In the forum thread below, what does organisys suggest adding to the project?

==== Text block ====

I like the sound of this!

Once it’s done people will say ‘’I was trying to achieve level 2 gloss so only went for the 'whatever' method shown by The Cueball’’ :thumb::buffer:


----------



## CodHead (Sep 21, 2012)

I think you have too much time on your hands but I will still suscribe as it all sounds terribly interesting!!!:thumb:


----------



## gav1513 (Apr 16, 2009)

this right here should be good, it could turn out alot of people are gutted about spending so much money on rather expensive and the proved by you to be useless products, i shall be one of those rather upset people if that turns out to be the case


----------



## Guest (Dec 5, 2012)

Subscribed and interested to see results.


----------



## Johnboy82 (Nov 12, 2010)

Could this be the most worthwhile DW Test of all time?

Subscribed!


----------



## organisys (Jan 3, 2012)

Great idea. My only comment would be a Gloss reading before and after each of the refine stages.


----------



## Z4-35i (Jun 12, 2012)

Very interesting project, looking forward to seeing the results of this, with lots of pictures of the various stages. You'll potentially have an interesting looking bonnet on the Jeep once you're done.


----------



## Valis (May 3, 2011)

organisys said:


> Great idea. My only comment would be a Gloss reading before and after each of the refine stages.


Agree.

It will be hard wait till spring.


----------



## jc_geddes (Dec 3, 2012)

subscribed - like this idea alot.


----------



## Titanium Htail (Mar 24, 2012)

A good idea, oh the Shine !!!!

John Tht.

==== Records shown ====

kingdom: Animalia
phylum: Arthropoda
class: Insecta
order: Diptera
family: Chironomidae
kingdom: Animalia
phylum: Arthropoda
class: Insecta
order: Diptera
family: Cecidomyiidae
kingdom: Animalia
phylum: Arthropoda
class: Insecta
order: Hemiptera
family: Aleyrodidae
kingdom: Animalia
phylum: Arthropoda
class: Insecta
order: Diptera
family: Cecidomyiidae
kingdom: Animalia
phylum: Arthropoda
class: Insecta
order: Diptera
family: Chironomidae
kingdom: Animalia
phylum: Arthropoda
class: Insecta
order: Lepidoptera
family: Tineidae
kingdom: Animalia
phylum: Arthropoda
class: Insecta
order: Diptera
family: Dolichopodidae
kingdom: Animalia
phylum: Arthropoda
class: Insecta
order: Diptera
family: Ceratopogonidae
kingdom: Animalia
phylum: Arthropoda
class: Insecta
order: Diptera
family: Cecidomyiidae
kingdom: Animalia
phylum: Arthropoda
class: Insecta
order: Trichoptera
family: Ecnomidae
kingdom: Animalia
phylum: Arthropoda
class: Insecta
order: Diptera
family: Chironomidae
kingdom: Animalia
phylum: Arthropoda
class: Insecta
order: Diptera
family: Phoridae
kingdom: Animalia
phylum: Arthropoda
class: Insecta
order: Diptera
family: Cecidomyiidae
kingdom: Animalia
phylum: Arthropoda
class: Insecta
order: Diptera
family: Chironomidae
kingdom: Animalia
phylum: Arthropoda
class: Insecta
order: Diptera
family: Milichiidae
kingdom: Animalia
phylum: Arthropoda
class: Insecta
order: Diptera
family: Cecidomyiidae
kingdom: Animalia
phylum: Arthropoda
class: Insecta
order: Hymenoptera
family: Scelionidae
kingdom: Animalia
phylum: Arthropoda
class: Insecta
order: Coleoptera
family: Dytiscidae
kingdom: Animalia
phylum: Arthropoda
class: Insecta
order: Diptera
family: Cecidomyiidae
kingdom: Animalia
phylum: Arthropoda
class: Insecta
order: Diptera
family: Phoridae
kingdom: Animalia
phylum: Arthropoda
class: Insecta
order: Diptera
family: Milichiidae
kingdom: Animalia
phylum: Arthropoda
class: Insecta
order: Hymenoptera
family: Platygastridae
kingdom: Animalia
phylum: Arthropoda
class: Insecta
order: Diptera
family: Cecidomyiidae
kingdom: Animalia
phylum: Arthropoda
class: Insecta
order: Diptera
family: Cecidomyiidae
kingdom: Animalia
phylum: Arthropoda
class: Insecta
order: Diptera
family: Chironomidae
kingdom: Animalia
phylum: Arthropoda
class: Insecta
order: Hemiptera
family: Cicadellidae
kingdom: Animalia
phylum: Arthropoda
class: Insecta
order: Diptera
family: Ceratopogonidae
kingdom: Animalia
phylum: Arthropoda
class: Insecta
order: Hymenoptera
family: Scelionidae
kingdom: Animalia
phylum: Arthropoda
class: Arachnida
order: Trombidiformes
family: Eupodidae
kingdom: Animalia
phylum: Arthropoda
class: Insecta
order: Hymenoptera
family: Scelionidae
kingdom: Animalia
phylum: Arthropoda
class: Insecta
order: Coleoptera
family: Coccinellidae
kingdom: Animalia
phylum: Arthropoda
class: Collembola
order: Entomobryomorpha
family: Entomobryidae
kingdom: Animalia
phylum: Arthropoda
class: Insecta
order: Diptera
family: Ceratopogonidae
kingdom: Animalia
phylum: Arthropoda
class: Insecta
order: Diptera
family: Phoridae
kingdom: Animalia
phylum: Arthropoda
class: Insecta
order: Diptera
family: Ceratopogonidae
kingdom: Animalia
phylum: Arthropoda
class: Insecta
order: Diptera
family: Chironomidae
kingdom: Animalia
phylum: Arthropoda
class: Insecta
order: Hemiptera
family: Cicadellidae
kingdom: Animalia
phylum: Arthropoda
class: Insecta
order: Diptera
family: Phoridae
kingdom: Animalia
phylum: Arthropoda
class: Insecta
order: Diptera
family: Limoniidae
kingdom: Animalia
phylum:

====

Answer for this exercise: A gloss reading before and after each of the refine stages.